===== Exercise inputs =====
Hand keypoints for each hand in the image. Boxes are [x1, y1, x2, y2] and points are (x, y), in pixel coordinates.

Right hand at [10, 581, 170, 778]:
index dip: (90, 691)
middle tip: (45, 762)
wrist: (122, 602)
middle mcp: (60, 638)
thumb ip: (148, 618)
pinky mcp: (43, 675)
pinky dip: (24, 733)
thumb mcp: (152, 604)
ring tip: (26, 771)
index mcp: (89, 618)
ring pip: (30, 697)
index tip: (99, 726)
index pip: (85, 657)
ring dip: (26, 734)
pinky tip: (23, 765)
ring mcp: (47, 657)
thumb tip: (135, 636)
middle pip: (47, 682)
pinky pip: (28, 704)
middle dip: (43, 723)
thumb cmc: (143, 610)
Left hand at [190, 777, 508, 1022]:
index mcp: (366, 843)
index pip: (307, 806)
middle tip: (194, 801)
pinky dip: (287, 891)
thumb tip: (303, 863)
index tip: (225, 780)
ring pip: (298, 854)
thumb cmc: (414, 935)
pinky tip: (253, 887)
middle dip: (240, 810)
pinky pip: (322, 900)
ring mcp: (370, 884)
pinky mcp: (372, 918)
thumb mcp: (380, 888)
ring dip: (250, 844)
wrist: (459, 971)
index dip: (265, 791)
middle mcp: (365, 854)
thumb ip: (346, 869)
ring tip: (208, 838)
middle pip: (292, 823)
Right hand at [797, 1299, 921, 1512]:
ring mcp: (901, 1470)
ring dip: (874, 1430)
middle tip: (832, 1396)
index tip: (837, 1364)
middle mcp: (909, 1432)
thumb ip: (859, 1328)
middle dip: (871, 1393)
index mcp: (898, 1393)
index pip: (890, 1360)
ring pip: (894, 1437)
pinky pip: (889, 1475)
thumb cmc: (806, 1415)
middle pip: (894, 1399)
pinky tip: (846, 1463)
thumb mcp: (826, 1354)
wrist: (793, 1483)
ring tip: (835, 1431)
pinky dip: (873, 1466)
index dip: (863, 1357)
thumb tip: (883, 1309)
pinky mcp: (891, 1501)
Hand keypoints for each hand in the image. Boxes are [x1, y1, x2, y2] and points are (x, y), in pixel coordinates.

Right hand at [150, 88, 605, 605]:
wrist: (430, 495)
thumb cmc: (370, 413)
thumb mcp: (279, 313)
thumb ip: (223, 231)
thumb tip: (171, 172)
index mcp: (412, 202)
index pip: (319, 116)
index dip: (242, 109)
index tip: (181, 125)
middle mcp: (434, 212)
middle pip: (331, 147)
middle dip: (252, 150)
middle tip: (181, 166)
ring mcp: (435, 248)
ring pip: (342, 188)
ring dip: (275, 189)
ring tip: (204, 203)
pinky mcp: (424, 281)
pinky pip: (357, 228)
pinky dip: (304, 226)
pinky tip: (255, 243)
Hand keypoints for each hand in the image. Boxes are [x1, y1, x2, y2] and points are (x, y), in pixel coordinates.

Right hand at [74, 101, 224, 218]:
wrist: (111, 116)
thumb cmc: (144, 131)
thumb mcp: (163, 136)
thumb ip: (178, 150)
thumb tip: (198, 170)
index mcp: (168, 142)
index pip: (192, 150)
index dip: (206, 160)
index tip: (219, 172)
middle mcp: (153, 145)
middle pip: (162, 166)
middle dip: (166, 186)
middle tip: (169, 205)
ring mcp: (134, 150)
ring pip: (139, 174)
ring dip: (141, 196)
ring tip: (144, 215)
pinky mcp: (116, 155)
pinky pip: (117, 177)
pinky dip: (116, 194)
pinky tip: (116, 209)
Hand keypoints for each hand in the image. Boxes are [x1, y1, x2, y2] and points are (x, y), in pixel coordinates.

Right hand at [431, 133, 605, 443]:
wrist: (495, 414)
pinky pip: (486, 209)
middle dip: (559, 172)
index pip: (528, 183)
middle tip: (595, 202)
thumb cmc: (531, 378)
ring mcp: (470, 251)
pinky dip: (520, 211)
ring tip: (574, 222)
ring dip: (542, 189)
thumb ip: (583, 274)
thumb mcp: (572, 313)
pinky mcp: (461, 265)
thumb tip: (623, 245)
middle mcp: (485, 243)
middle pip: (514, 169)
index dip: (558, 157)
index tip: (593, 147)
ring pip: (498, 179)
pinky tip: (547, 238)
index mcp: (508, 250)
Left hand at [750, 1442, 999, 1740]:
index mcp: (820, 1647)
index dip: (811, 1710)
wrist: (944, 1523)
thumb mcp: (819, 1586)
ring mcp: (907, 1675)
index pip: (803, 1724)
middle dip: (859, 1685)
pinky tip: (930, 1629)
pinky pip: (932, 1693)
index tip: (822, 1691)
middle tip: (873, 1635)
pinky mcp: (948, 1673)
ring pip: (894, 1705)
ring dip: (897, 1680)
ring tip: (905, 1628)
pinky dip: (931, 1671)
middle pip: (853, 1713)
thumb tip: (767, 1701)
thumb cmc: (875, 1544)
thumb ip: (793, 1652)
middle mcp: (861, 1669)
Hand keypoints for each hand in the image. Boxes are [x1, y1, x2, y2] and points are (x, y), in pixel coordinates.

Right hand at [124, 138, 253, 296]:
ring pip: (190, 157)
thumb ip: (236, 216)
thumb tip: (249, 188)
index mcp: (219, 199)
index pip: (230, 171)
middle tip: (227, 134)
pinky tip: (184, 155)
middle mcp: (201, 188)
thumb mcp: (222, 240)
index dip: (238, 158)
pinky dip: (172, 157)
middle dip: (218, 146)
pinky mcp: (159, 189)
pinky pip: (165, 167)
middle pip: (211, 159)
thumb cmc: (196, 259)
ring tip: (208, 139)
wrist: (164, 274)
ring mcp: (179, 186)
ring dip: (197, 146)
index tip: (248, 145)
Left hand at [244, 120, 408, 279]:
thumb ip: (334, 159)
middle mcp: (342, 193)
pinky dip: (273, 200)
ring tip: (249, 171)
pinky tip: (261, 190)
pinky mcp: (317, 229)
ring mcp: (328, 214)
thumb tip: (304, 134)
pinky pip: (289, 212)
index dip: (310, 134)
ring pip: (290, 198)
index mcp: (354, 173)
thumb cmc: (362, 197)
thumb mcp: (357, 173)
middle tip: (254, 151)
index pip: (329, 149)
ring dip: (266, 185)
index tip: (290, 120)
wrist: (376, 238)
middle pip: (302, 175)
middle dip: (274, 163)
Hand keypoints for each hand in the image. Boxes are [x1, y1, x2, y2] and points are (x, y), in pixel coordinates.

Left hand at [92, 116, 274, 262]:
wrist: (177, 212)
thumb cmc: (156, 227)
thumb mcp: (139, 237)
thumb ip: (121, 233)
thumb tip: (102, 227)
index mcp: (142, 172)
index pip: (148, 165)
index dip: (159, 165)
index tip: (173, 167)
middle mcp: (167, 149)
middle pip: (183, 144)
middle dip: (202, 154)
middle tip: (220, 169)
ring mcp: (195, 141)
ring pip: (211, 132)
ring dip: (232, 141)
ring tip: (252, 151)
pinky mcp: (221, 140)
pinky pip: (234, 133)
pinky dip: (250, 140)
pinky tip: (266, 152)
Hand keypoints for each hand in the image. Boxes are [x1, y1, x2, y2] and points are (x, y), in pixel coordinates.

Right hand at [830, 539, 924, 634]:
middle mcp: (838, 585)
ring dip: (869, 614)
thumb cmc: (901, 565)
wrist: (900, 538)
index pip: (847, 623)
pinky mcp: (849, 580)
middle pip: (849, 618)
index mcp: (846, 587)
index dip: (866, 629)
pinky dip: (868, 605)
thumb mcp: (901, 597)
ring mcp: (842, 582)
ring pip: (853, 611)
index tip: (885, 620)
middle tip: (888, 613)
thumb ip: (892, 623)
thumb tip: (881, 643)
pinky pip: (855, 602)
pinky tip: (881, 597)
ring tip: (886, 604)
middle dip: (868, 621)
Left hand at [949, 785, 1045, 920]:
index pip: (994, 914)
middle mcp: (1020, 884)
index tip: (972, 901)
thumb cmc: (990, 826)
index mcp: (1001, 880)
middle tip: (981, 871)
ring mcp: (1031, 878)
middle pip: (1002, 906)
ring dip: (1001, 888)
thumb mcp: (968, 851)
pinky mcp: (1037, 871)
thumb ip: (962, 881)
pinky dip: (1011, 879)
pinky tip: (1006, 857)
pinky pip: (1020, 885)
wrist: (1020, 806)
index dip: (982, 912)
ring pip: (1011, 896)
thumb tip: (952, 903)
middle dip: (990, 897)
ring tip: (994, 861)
=====
> _Exercise requirements_
Reproduce exactly the section above that begins at the line containing "middle dip: (274, 163)" and ends at the line containing "ring tip: (252, 151)", leaving out all other lines.

> _Answer section_
middle dip: (274, 163)
Hand keypoints for each hand in the image. Boxes are [x1, y1, x2, y2] and points are (x, y), in pixel coordinates.

Left hand at [92, 116, 274, 262]:
wrist: (177, 212)
thumb cmc: (156, 227)
thumb mcp: (139, 237)
thumb ip: (121, 233)
thumb tip: (102, 227)
index mcp: (142, 172)
index pip: (148, 165)
index dip: (159, 165)
index tip: (173, 167)
middle mcp: (167, 149)
middle pip: (183, 144)
middle dip: (202, 154)
middle tip: (220, 169)
ring mcp: (195, 141)
ring pip: (211, 132)
ring dip: (232, 141)
ring tip: (252, 151)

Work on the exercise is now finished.